Many organizations prefer to separate the task of deploying an application version from the task of ramping up traffic to the newly created version, and to have these tasks done by different job functions. The App Engine Deployer and App Engine Service Admin roles provide this separation:

  • App Engine Deployer plus Service Account User roles - Accounts are limited to deploying new versions and deleting old versions that are not serving traffic. The account with these roles won't be able to configure traffic to any version nor change application-level settings such as dispatch rules or authentication domain.
  • App Engine Service Admin role - Accounts cannot deploy a new version of an app nor change application-level settings. However, those accounts have privileges to change the properties of existing services and versions, including changing which versions can serve traffic. The App Engine Service Admin role is ideal for an Operations/IT department that handles ramping up traffic to newly deployed versions.

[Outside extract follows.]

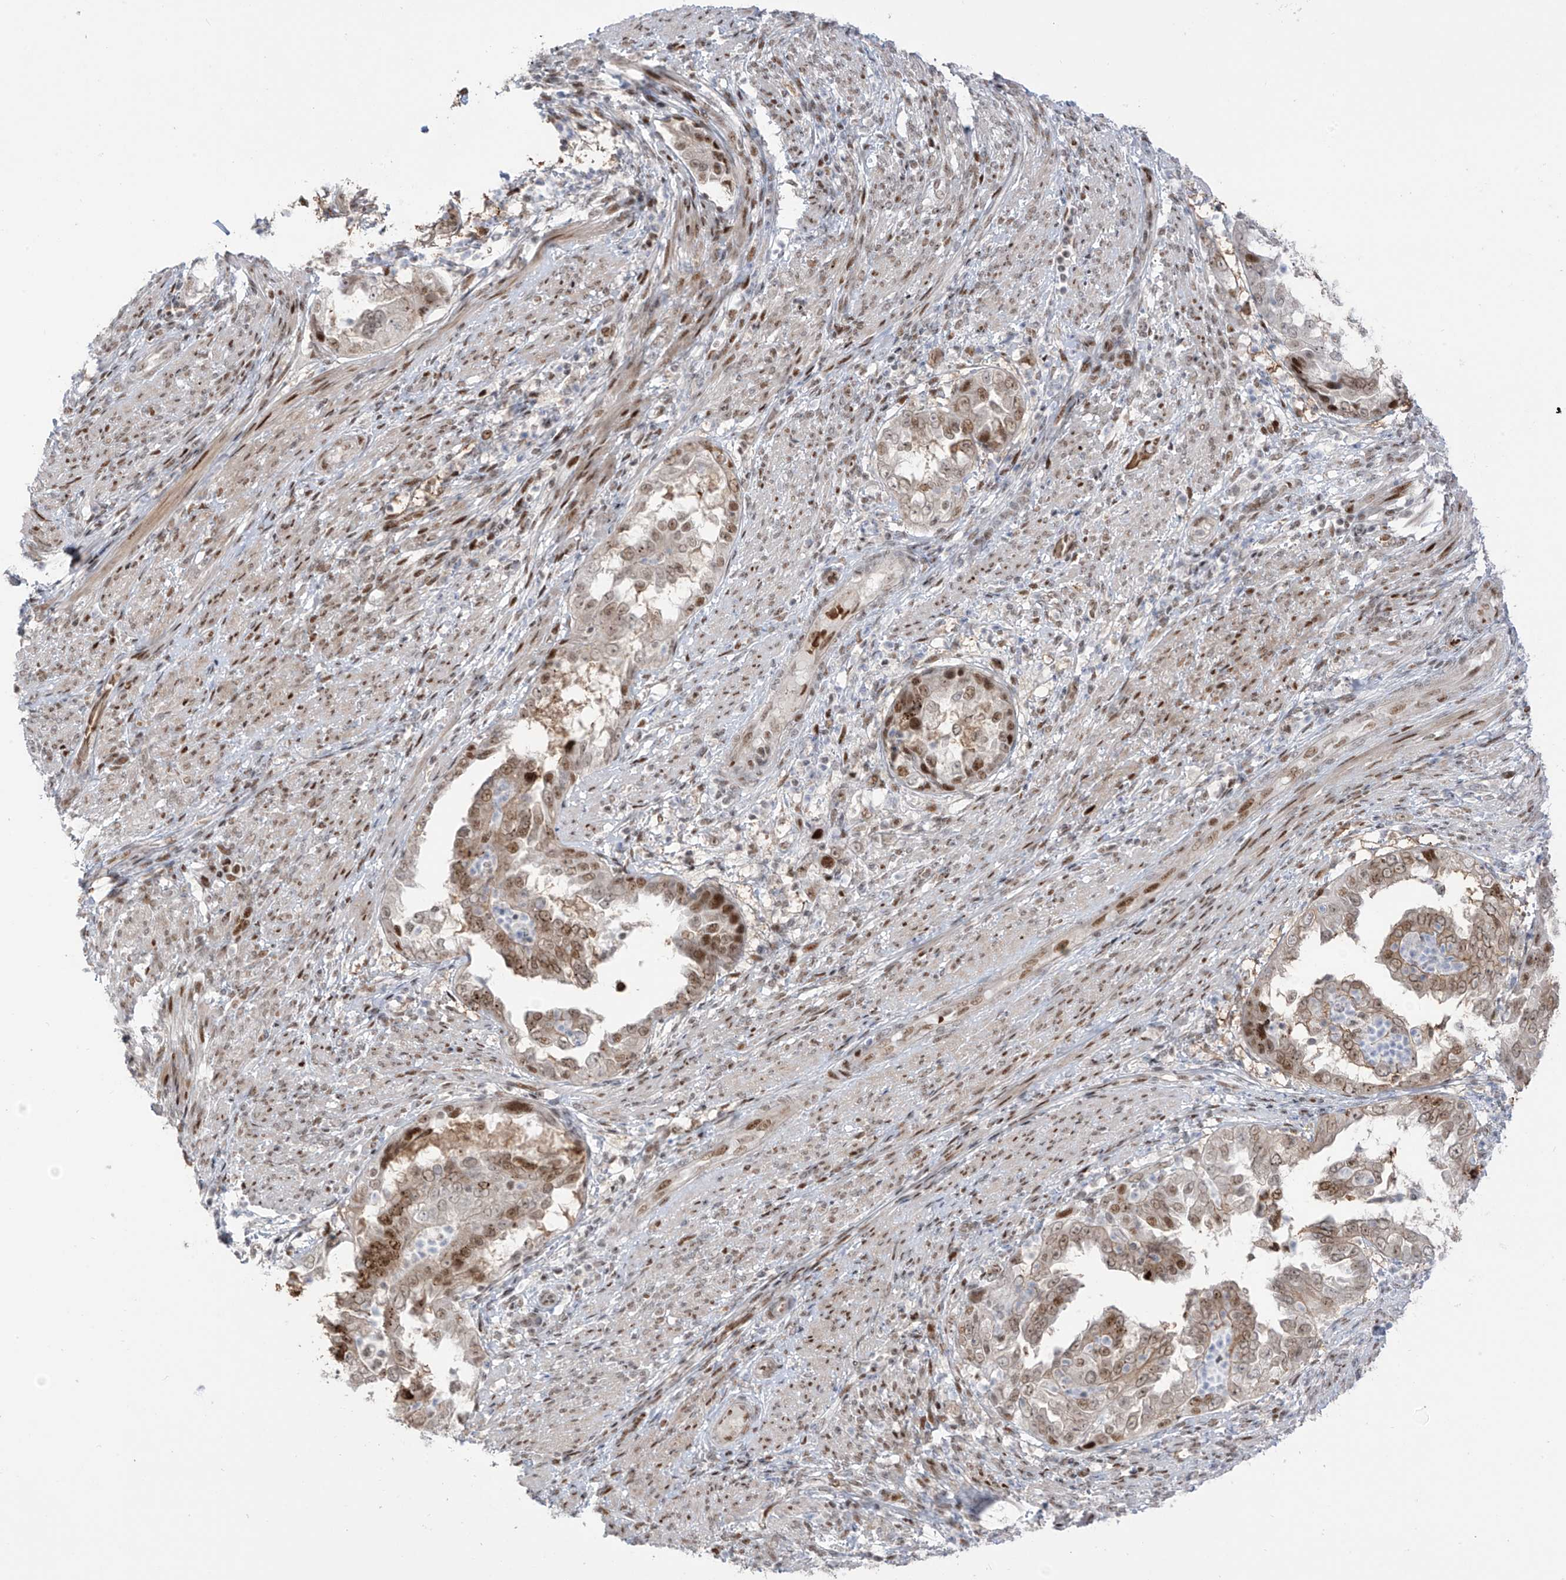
{"staining": {"intensity": "moderate", "quantity": "25%-75%", "location": "cytoplasmic/membranous,nuclear"}, "tissue": "endometrial cancer", "cell_type": "Tumor cells", "image_type": "cancer", "snomed": [{"axis": "morphology", "description": "Adenocarcinoma, NOS"}, {"axis": "topography", "description": "Endometrium"}], "caption": "An immunohistochemistry image of neoplastic tissue is shown. Protein staining in brown highlights moderate cytoplasmic/membranous and nuclear positivity in endometrial cancer (adenocarcinoma) within tumor cells.", "gene": "ZCWPW2", "patient": {"sex": "female", "age": 85}}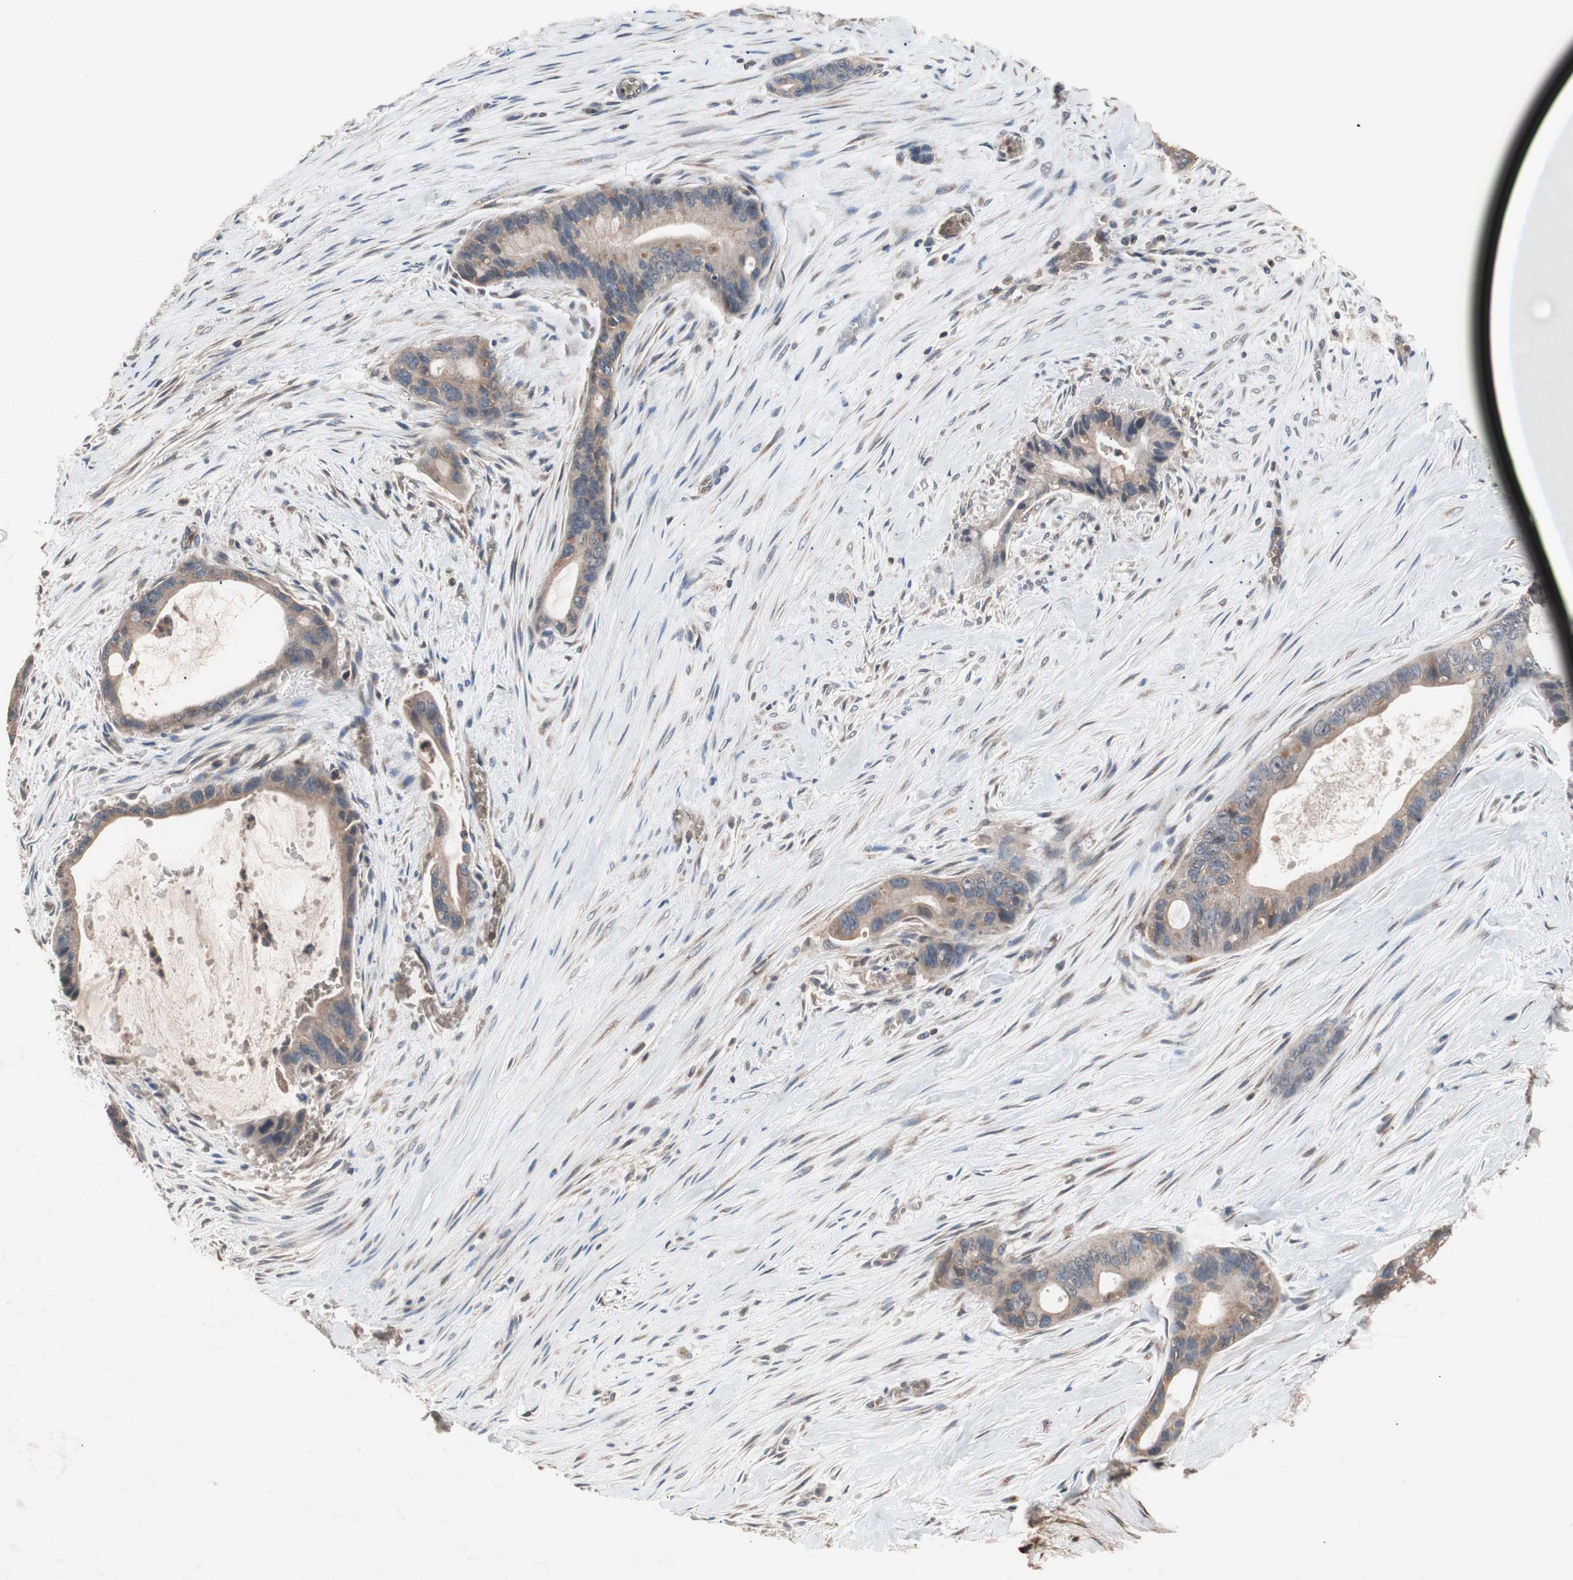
{"staining": {"intensity": "moderate", "quantity": ">75%", "location": "cytoplasmic/membranous"}, "tissue": "liver cancer", "cell_type": "Tumor cells", "image_type": "cancer", "snomed": [{"axis": "morphology", "description": "Cholangiocarcinoma"}, {"axis": "topography", "description": "Liver"}], "caption": "The immunohistochemical stain labels moderate cytoplasmic/membranous expression in tumor cells of liver cancer tissue.", "gene": "GLYCTK", "patient": {"sex": "female", "age": 55}}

Note: Note: Accounts with the App Engine Deployer role can overwrite a version that is serving traffic by deploying a new version with the same name (using the --version flag).

Limitations of the predefined roles

None of the App Engine predefined roles grant access to the following:

  • View and download application logs.
  • View Monitoring charts in the Google Cloud console.
  • Enable and Disable billing.
  • Run security scans in Cloud Security Scanner.
  • Access configuration or data stored in Datastore, Task Queues, Cloud Search or any other Cloud Platform storage product.